You could buy individual episodes (about $2 to $4) or a season pass for series you enjoy (anywhere from $20 up) via iTunes, Amazon Instant Video, Google Play or Xbox and PlayStation video services, among others.

Software such as PlayOn and Plex make it easier to stream your video library or content from online to your TV from a computer. Plex has a free version and a Pro subscription version for $30 a year or $75 for a lifetime subscription while PlayOn costs $40 per year or $70 for a lifetime subscription.

And, let's mention the elephant in the room: Many people find sites online that allow them to illegally download episodes of TV series that are file-shared or streamed on shady websites for a subscription fee. "Game of Thrones," for example, is the most pirated show on television, but its network, HBO, seems to chalk it up to part of the show's success.

We don't encourage pirating at all, but it's how some cord-cutters fill in pieces of programming they can't get without a cable or satellite subscription.

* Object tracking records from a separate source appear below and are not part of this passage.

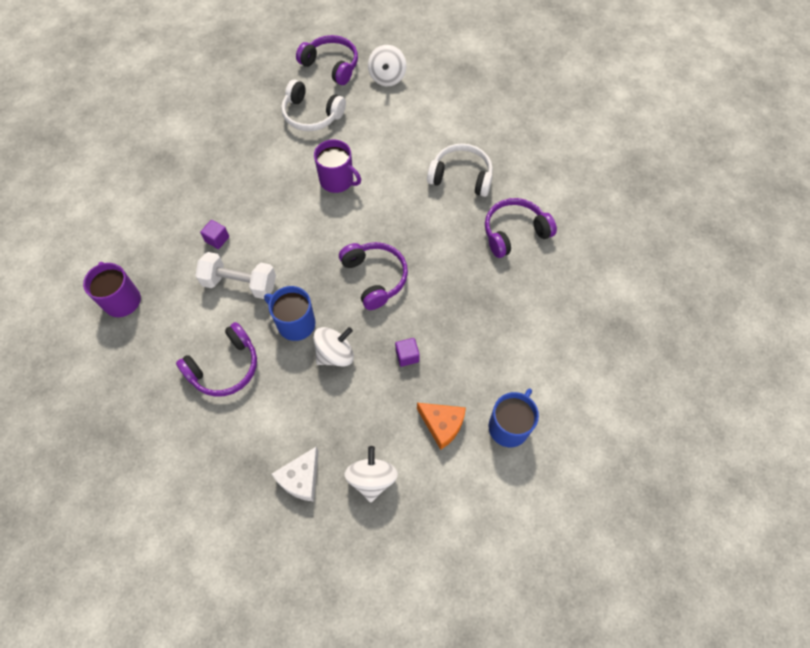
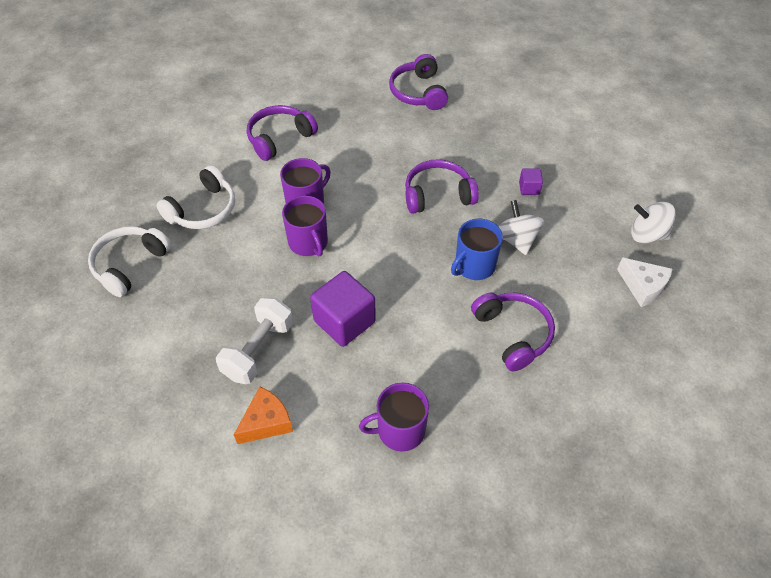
camera: 75 degrees left, 10 degrees down
white dumbbell [195,252,276,299] -> white dumbbell moved to [216,297,293,384]
purple cube [200,220,229,249] -> purple cube [310,271,376,347], size x2.09
purple headphones [296,35,358,85] -> purple headphones moved to [247,105,318,161]
white spinning top [368,45,406,86] -> none
orange cheese [417,403,466,450] -> orange cheese moved to [234,387,293,444]
white headphones [427,143,493,197] -> white headphones moved to [88,226,172,297]
blue mug [489,389,539,447] -> none
none -> purple mug [282,195,328,257]

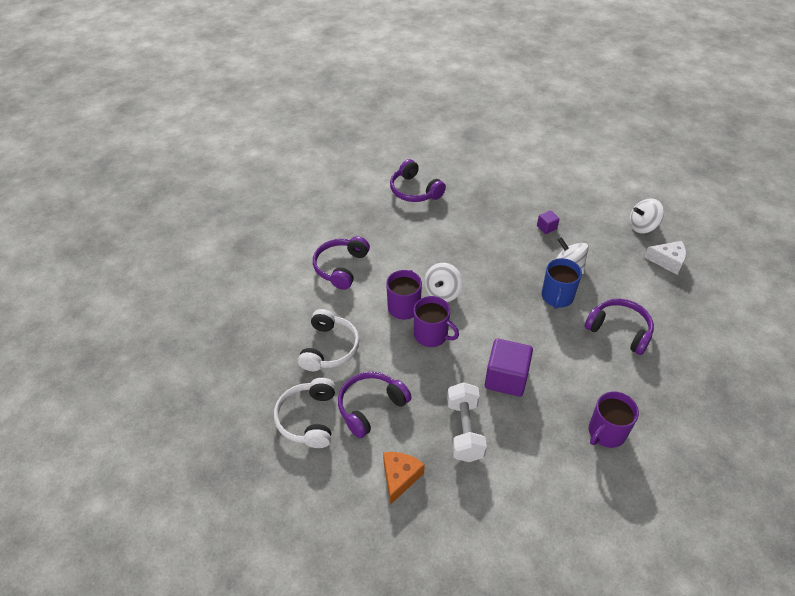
camera: 30 degrees left, 5 degrees down
orange cheese [234,387,293,444] -> orange cheese moved to [383,452,425,504]
purple headphones [405,159,479,214] -> purple headphones moved to [338,372,412,438]
none -> white spinning top [424,263,463,302]

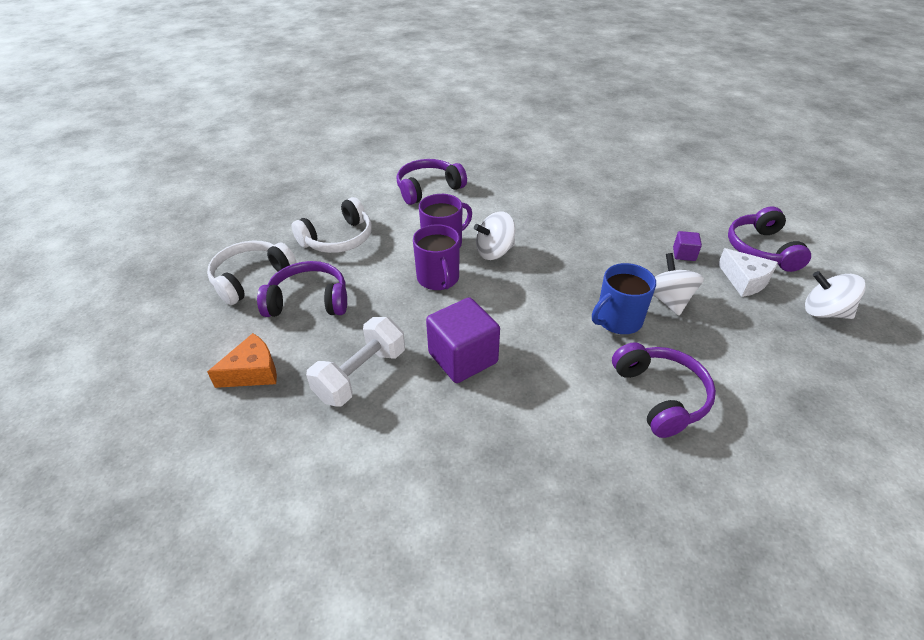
camera: 40 degrees right, 5 degrees down
purple headphones [390,159,446,202] -> purple headphones moved to [728,206,811,272]
purple mug [589,392,639,448] -> none
white cheese [644,241,686,275] -> white cheese moved to [718,248,778,297]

Which brings us back to the question of cord-cutting itself. If price is the motivating factor, it wouldn't hurt to call your provider and let them know you plan to cancel. Some cable or satellite providers will cut your monthly fee for six months or a year, offer extra channels and provide new equipment to keep you from switching or cutting service.

If that doesn't work, switching to a different company is another option likely to bring with it discounts, at least in the short term.

Before cutting service, it's a good idea, of course, to just do all the math.